Quello che sta accadendo in questi concitati giorni sul fronte delle trivellazioni non può lasciarci indifferenti. Il governo centrale si ostina a non voler prendere in considerazione il fatto che le sue politiche energetiche e ambientali sono assolutamente sgradite al Paese intero, fatta eccezione per qualche nugolo di affaristi pronti a fregarsi le mani.

Del resto, se addirittura dieci consigli regionali, spinti da comitati ambientalisti e associazioni cittadine, hanno sentito il dovere di presentare ben sei quesiti referendari per abrogare le recenti norme che facilitano l’iter autorizzativo delle trivellazioni, ci sarà un motivo. E un governo degno di questo nome dovrebbe attendere con rispetto l’esito della consultazione popolare, e in caso di vittoria del sì, prendere atto che il popolo non vuole le trivelle, ma pretende invece investimenti su energie pulite e rinnovabili.
Quello che il nostro governo sta tentando di fare con gli ultimi emendamenti proposti in questi giorni, al contrario, è l’imposizione alle Regioni di un compromesso al ribasso, con il subdolo obiettivo di depotenziare la portata dei referendum stessi.
Di fatto, Renzi propone alle Regioni di recepire alcuni punti dei quesiti referendari: sparirebbe la definizione delle trivellazioni come di attività “di pubblica utilità, urgenti e indifferibili”, e le Regioni tornerebbero ad avere maggiore voce in capitolo nei processi autorizzativi. Nel contempo, però, tutte le istanze attualmente in corso di approvazione resterebbero in piedi, anche quelle che ricadono nelle dodici miglia marine dalla costa, e durerebbero “fino alla naturale durata di vita utile del giacimento”, cioè potenzialmente in eterno.

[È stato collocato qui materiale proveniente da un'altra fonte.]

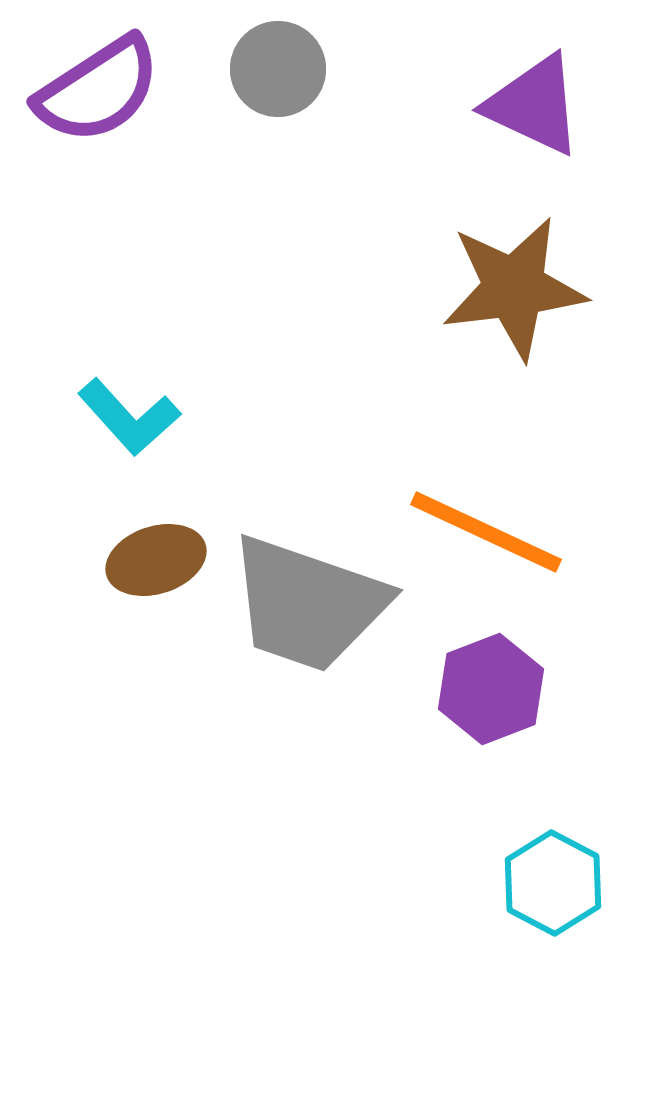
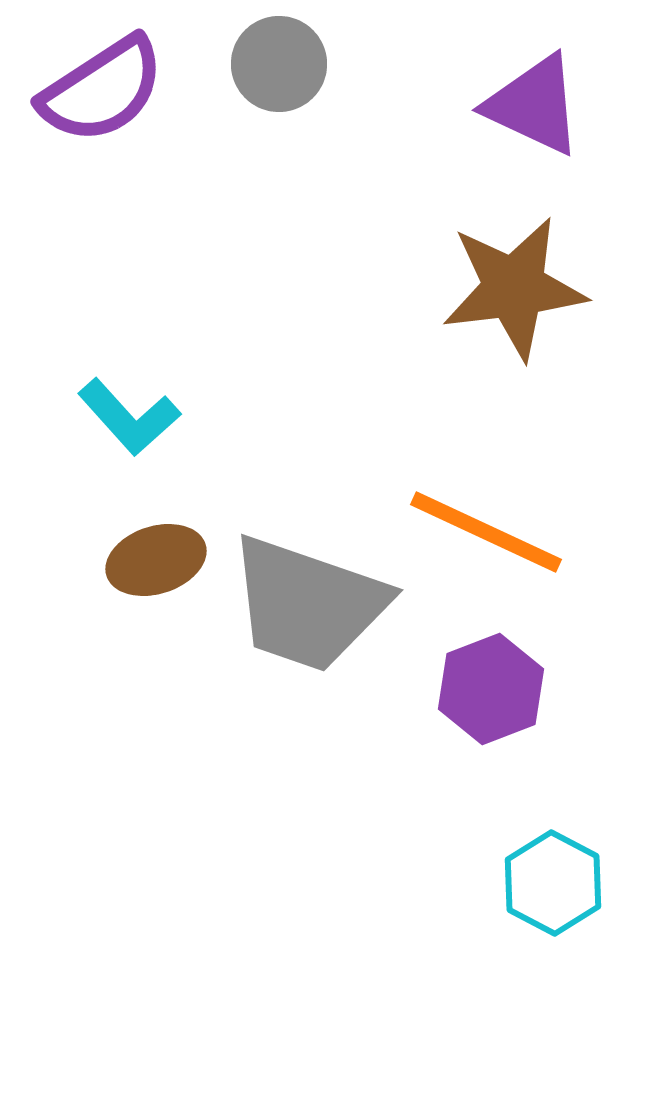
gray circle: moved 1 px right, 5 px up
purple semicircle: moved 4 px right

Inoltre, cosa ancora più grave, verrebbe abolito il cosiddetto “piano delle aree”, strumento fondamentale attraverso cui Stato e Regioni potrebbero individuare zone protette nelle quali inibire ogni attività estrattiva, cosa che ci auspichiamo venga fatta al più presto con riguardo all’intero Golfo di Taranto.

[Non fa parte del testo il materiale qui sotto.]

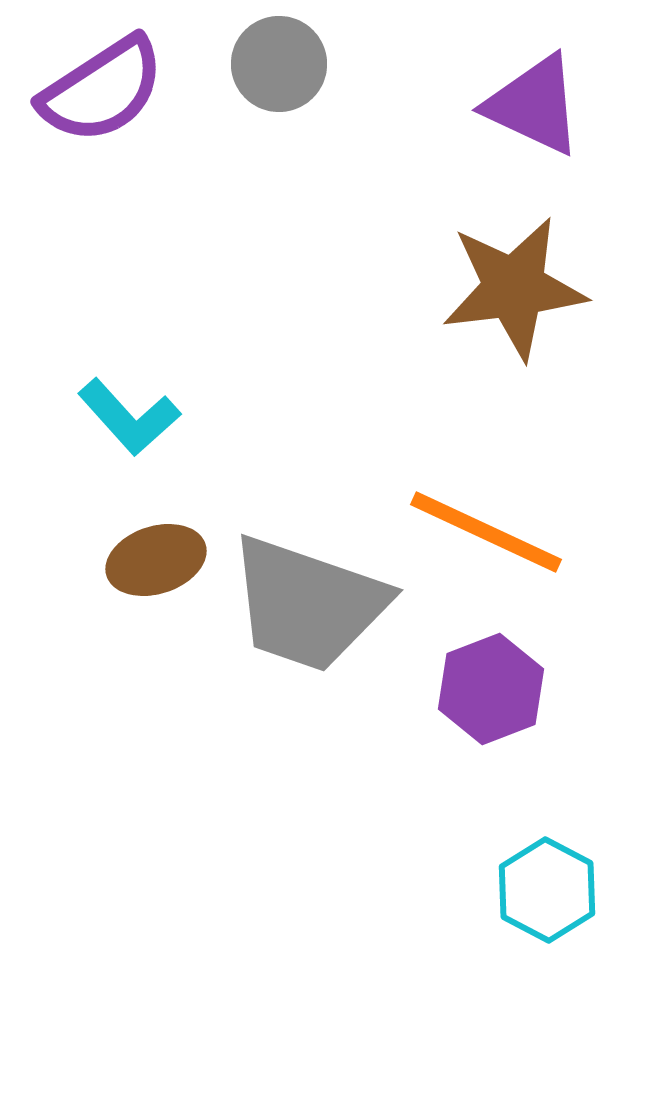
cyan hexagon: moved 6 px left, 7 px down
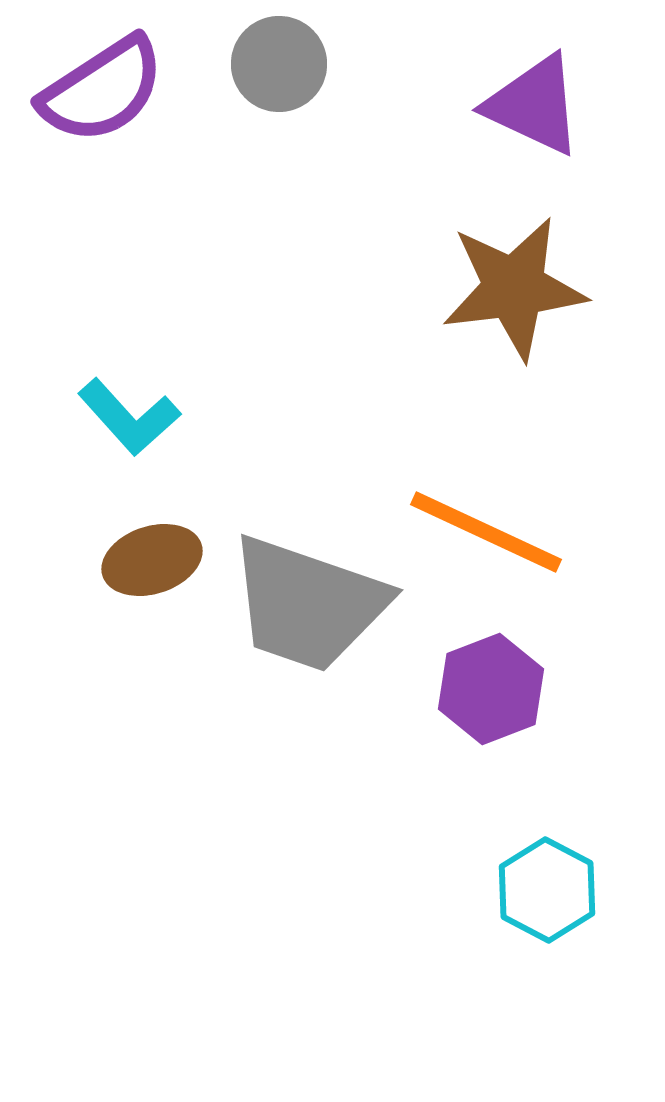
brown ellipse: moved 4 px left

In sostanza, l’esecutivo ha paura e tenta di “rabbonirci” con modifiche normative che in alcuni casi sono addirittura peggiorative. Il nostro invito ai consigli regionali è a respingere con forza questo goffo tentativo del governo di sottrarsi alla consultazione popolare, affermando l’importanza dei referendum, attraverso cui il popolo tornerà sovrano e avrà l’occasione di respingere queste politiche energetiche da diciannovesimo secolo, così come a suo tempo fece col nucleare.